At the very time when all the world were tiring their brains over the politics of the Russian empress, as to what she would undertake in regard to Turkey, which she had desolated, or were discussing the delayed news of that recently-stifled insurrection on the Volga, the late execution of Pougachoff, and of the mysterious Princess Tarakanova arrested lately at Livorno, Ekaterina was describing to the Baron Grimme the lives of her pet dogs.
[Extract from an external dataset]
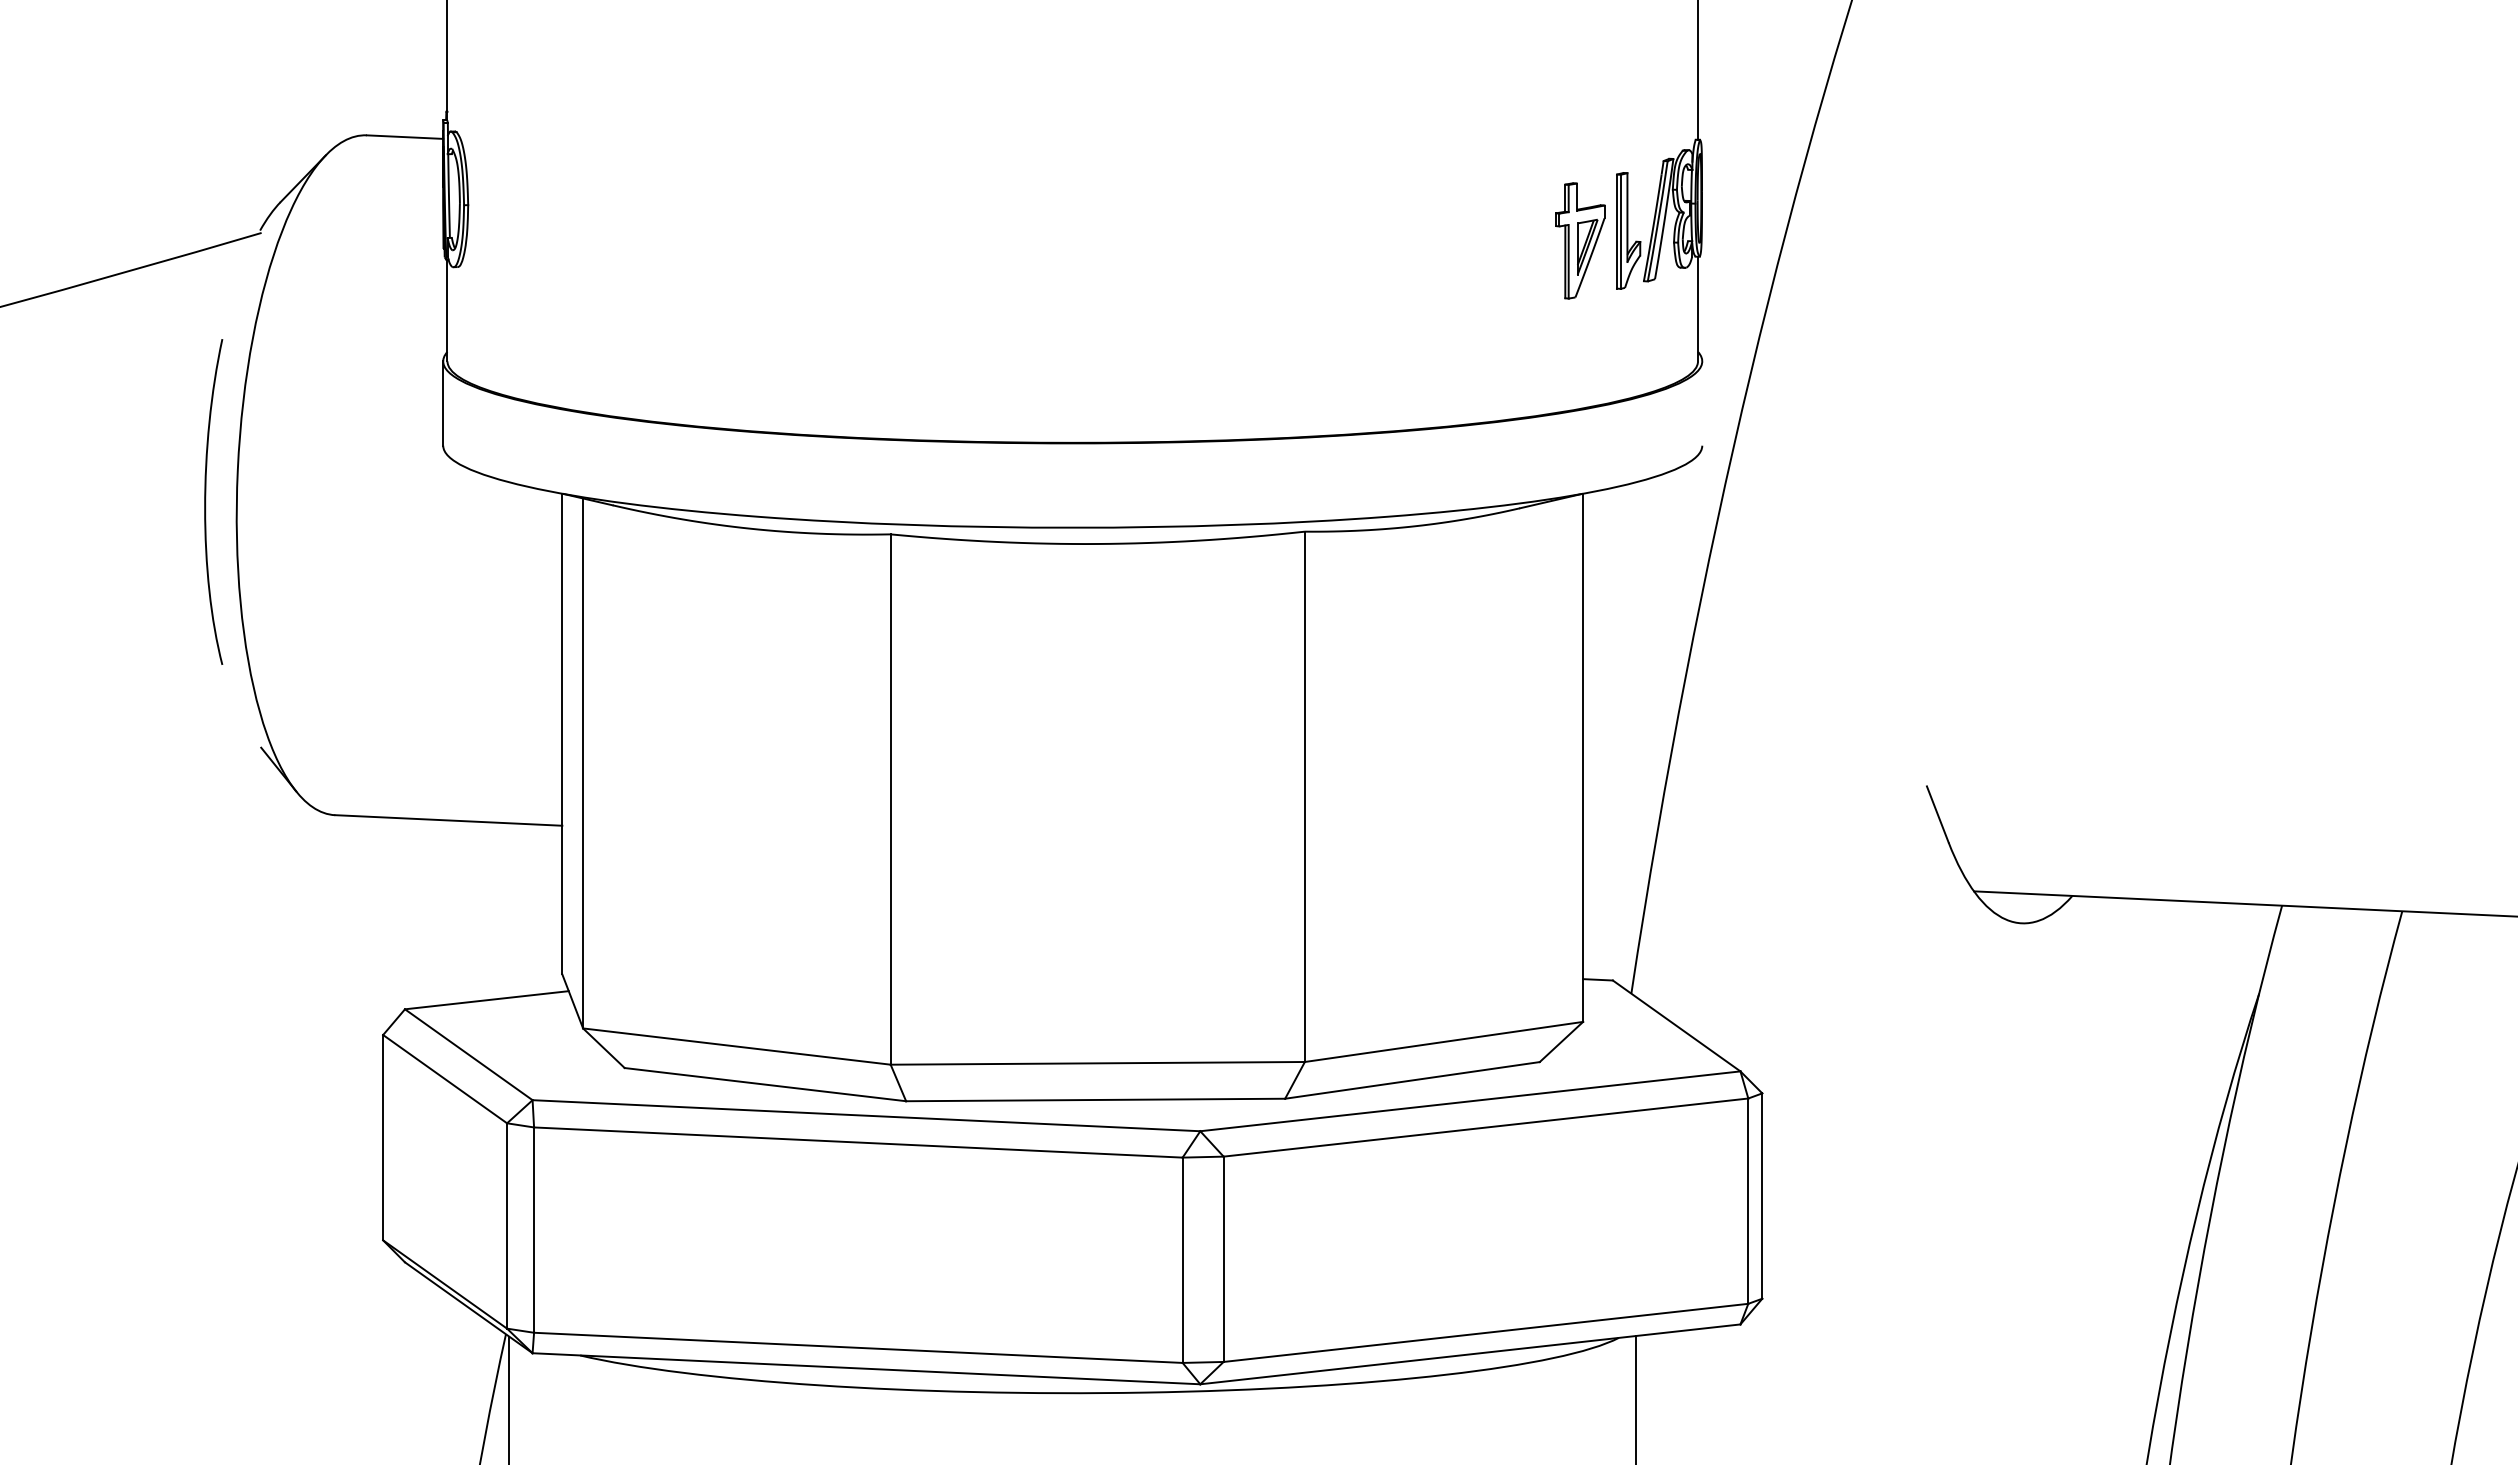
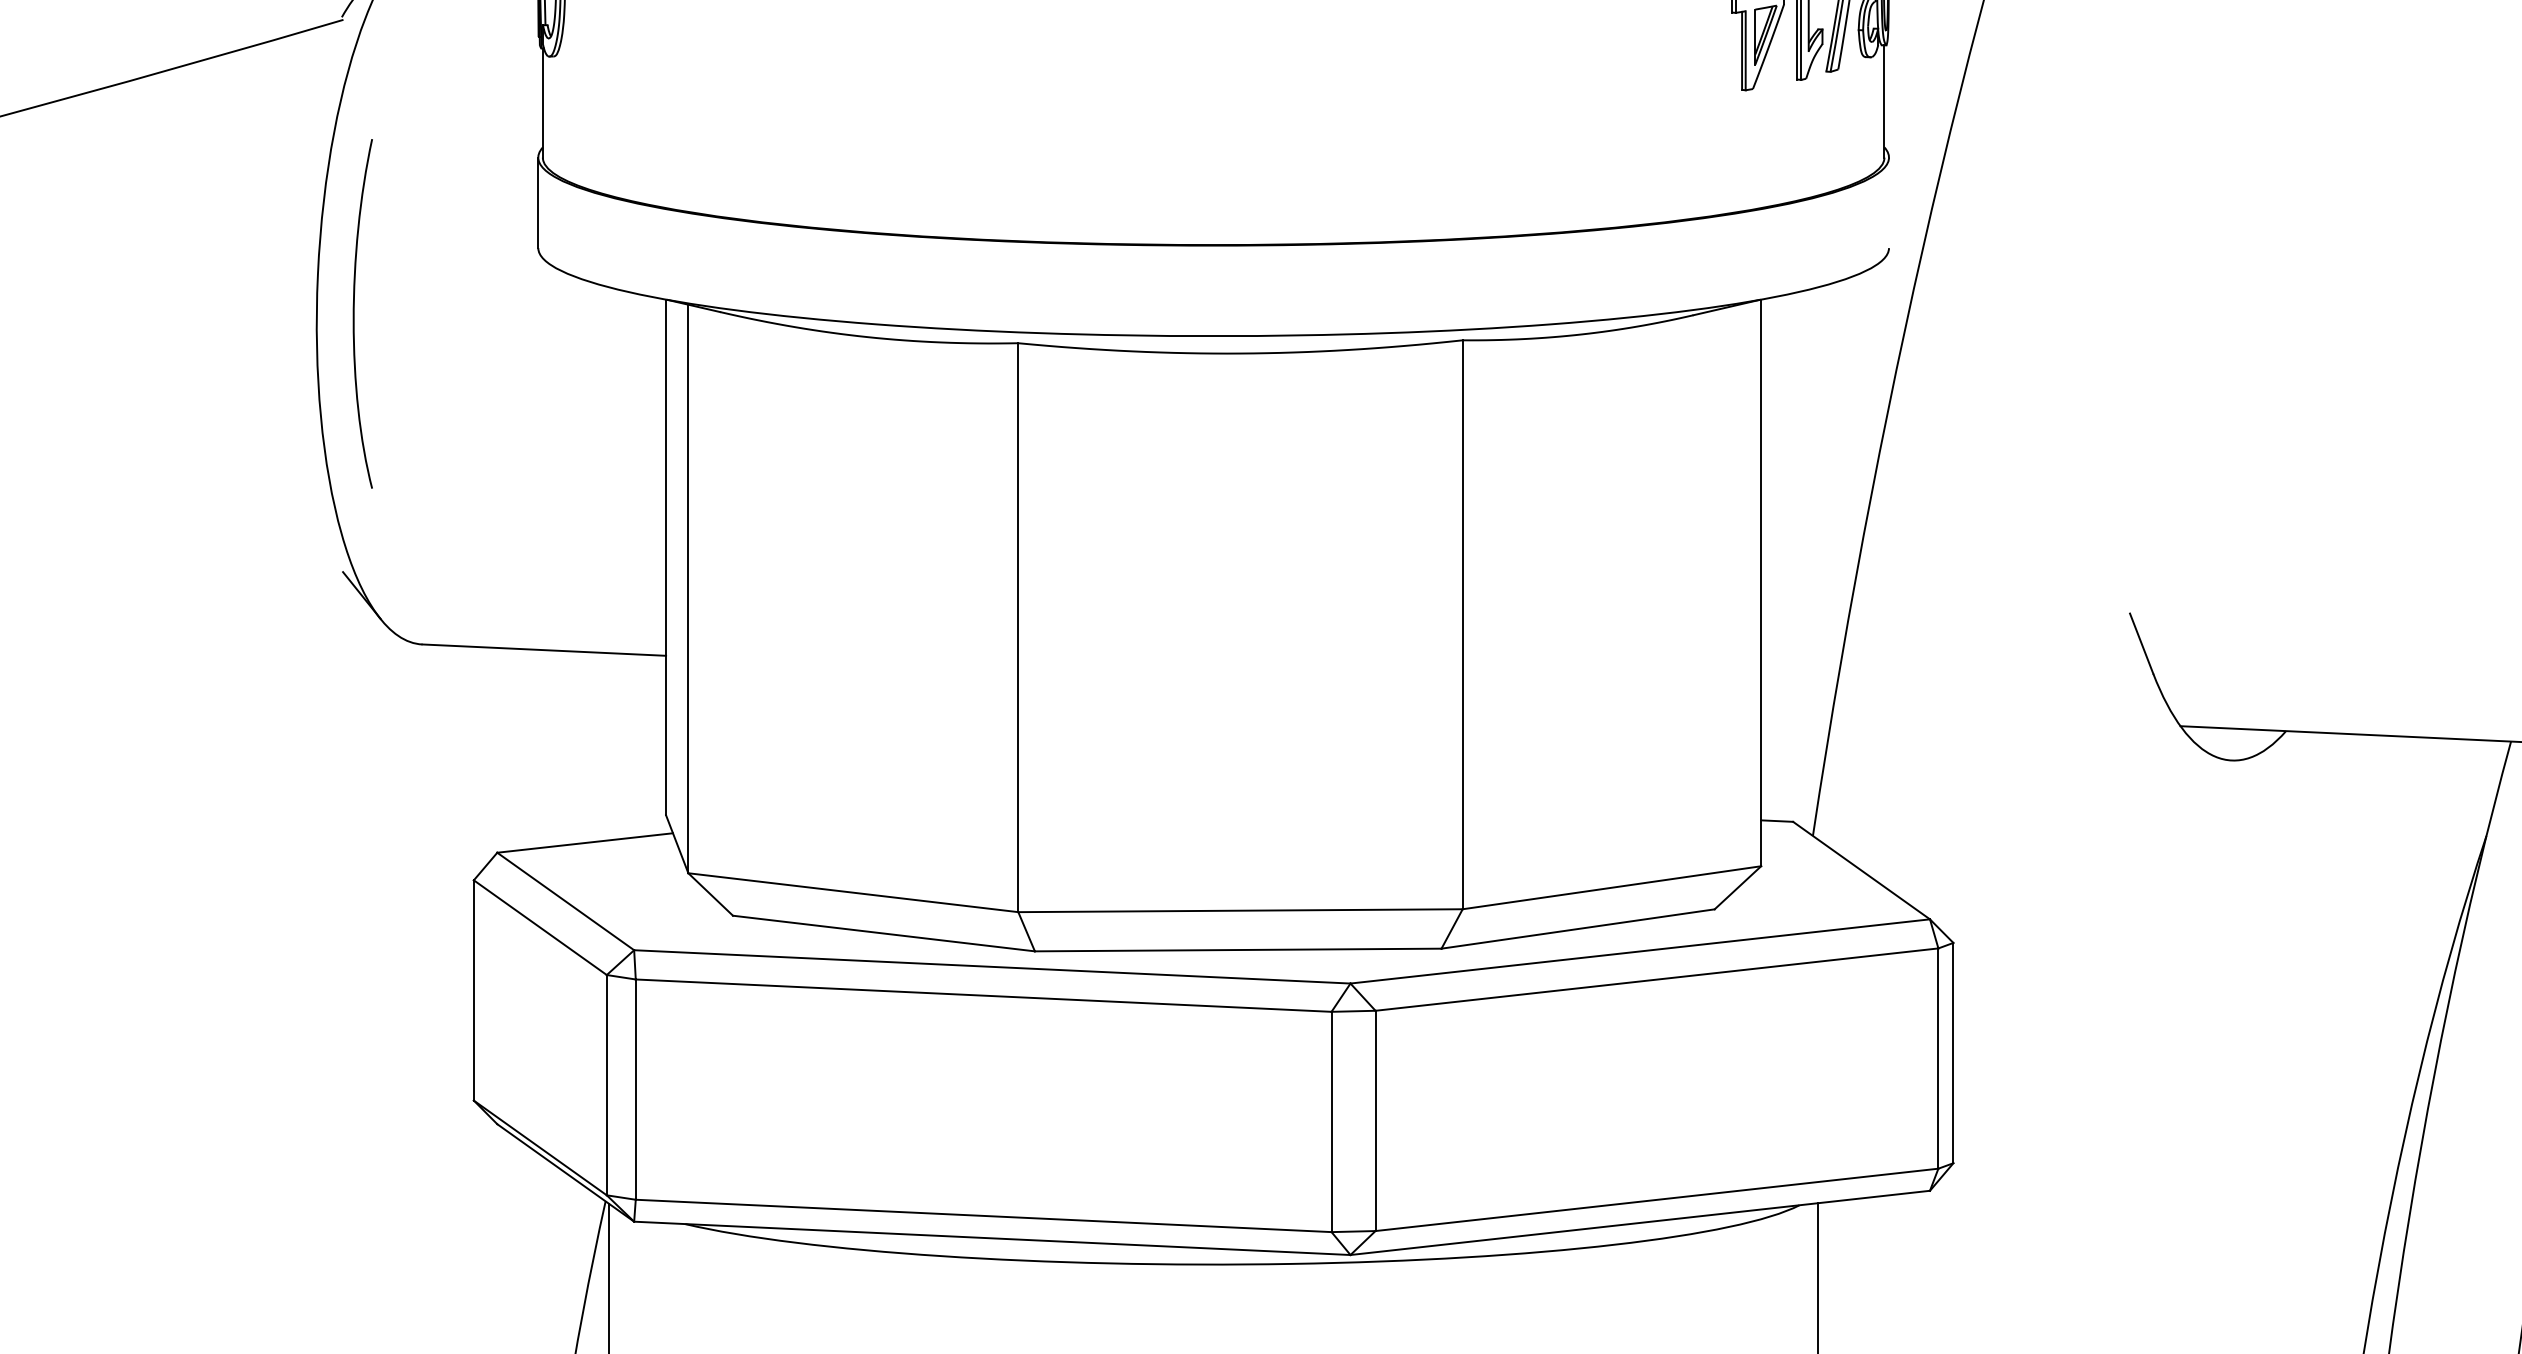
curve: (206, 501) -> (355, 313), moved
These dogs were called at Court “Sir Tom Anderson, and his consort” (by second marriage) “Mimi, Lady Anderson.” They were such tiny, shaggy little things, with sharp, intelligent noses, and comical wiry tails, just like brooms. These dogs had nice little soft mattresses and wadded silk counterpanes, stitched by the hands of the Empress herself. Ekaterina wrote to Grimme, how fond she and Sir Tom were of sitting at the open window, and how Tom, with his fore-paws on the window-sill, notwithstanding his contemplation of nature, would bark and snarl at the horses towing the barges up the river. “The views around are lovely, though a trifle monotonous, and Sir Tom is delighted with the woods, the hills, and with the lovely quiet gardens and manors, half buried in bright green, beyond which, in the far-off blue, you can just distinguish the tops of the golden Muscovite churches. This village wilderness and solitude just suit the hearts of Sir Anderson and his consort. Forgetting the noise of the city and its gaiety, they admire the beauties around them, and it is only at a late hour that they allow themselves to be persuaded to seek their warm wadded coverlets. The mistress of the house also likes these solitary Russian hamlets, forests and plains. I love these unploughed new places,” wrote Ekaterina to Grimme, “and I must say that I feel from my heart that I only fit in where all is untouched and unspoilt.”